Monday, January 30, 2006

1913 - 2006 (2)

Ever been in the vicinity when older people (parents, that is; but, we'll soon reach that stage i.e. in a handful of years) recount how sometimes their parents made them pipe down and shut up (on threat of life and limb) when the phone rang? These conversations, highly anticipated, fraught with tension, and encouraging deathly silences, were conducted via what were known as "trunk calls." From what I gather about them, apart from needing to be booked much in advance, they were prohibitively expensive, and were (only) used to convey life-altering information (in the experiences of those who narrate these stories to me.)

That saturday, I made the calls not over POTS, but with SkypeOut.

But it would be inane to correlate "speed" and 'significance." And, dare I say this, journalistic as well, to attempt to do so. What these examples (or am I citing them as exemplars? Oh, the metaphysics of it all :-( ) do for me is point to something else... The way shifts in technology have, and can produce some of the deepest changes in/to 'the human condition'. A point(ing) that steers away from nostalgia (for the past) and dread (of the future)... but does not know how to negotiate what overcomes it: a curious mix of amazement (at the possibilities inventiveness allows, today) and bewilderment. That is, can these changes mean anything? Or are we being de-sensitized without even knowing it? Is our scuttering (what could be harsher than characterizing it as the way frogs leap from lily pad to lilypad) no more than one momentary distration after another? Being a dandy, unknowingingly, but celebrating it?



A few leaps (of logic, and personal insights, which I've been warned that no one is interested in) and we're left with something very stark. Of there being nothing but stories... Worse, 'lore.' Sort of the way those a generation or two away would say "when I was your age, a sack of potatoes came for half a rupee", (some of) our's (or is it just me, that) now chants "when I was your age, we moved our mountains of data on floppies! They'd go bad in a snap - one moment you have your write-up; a minute later, it would be gone! The wake-up call was reading "disk error reading drive A. Abort? Retry? Fail?"
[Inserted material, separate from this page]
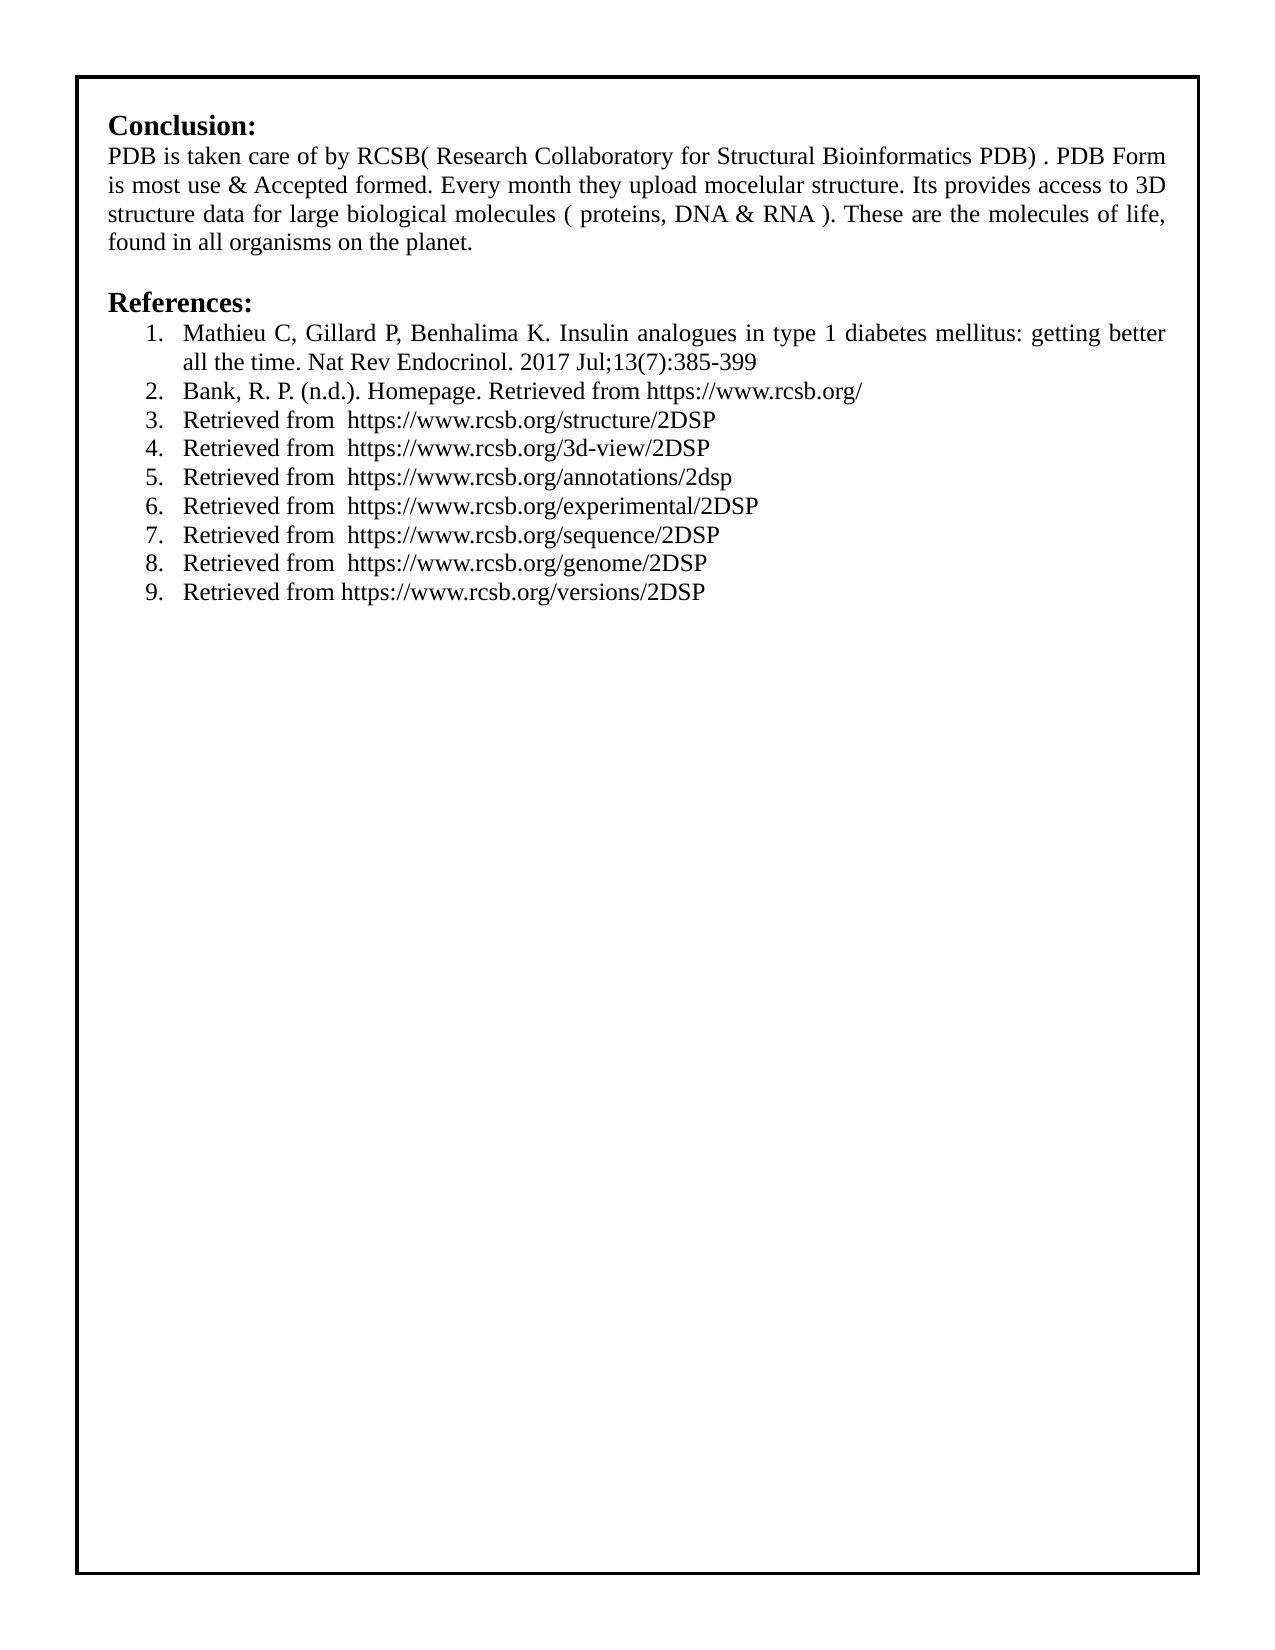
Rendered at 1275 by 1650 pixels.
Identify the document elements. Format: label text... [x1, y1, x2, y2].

I repeat... what's scary is being left with nothing but stories. With lore. But as we all know, lore doesn't last long. It's not a healthy diet, doesn't promise the minimum 2200 calories a day, or keep families above the official(ly sanctioned) poverty line. All it can do, is propose its own finality. And, as we know well enough, finality - which depends on necessity - means "you're fucked." Take that old example of nature versus culture. It's so obvious that each pole of this equation maintains itself through the force of necessity... not conforming/confirming (to) nature is interpreted as being a freak. Similarly, with culture.It's all metaphysics, Onto-theology masquerading as metaphysics.

*Smiles*. To be other than what is, that's the secret. To be, actually.

If I've lost you, with this diatribe (of cosmic proportions), don't worry, it's just the beer typing. If you've received an email from me titled "personal touch to random spam", you'll know what's going on right now.

With so much happening during the past week, it's only now that I've found time to take my mind off things (and, back to work.) (Not really.)

A week and a half later, what happened is a little easier to approach (no, tip-toe towards...) Sudden twinges of anxiety still slice me up, but things are better now. Around ten days ago, all I could think about was the loss we had just experienced, and the passage that had just taken place. From - for those who knew (about) my grandmother('s condition) - life and non-life, to non-life.

We sat down the day after it happened, a Sunday, going through some of our family's old photo albums. Having used a digital camera for almost seven years now (a hand-me-down (apart from being second-hand!) and thick as a brick) I had been browsing generically named folders, filled with generically named files for too long. It was an overdose of thousands of files, each existing, yet, named nothing more than (e.g.) DCP2354.JPG. It was in this context, that the experience of opening up albums - thick, bound in faux leather, gold emboss running along their edges, the plastic sleeves stuck onto photos - occurred.

Looking for a picture of my grandmother (it had to be *just* *right*) took longer than we expected. Hundreds of photos, some from the early and middle decades of the previous century.
Photos from nearly every decade except the first. Greying, yellowing, crumbling.Some in sleeves, sized in what is today called 'A4', for photos of entire families, even clans. Others with faded handwriting on their back, in/from fountain pen ink, marking places, dates, 'occupants' and owners of the prints...

(Hmm... 'occupants' - who occupied the insides of the photo's form/rectangle; who were occupied by the singular moment in which the photo was taken; who(se images) were captured forever by that action. I'd wander into etymology, but it's all about the phenomenon of the inside and the outside...)

At times like this... language 'trembles'. The photos, with the smiles, their times and their memories. It's difficult to make either meaning or sense of an event like death.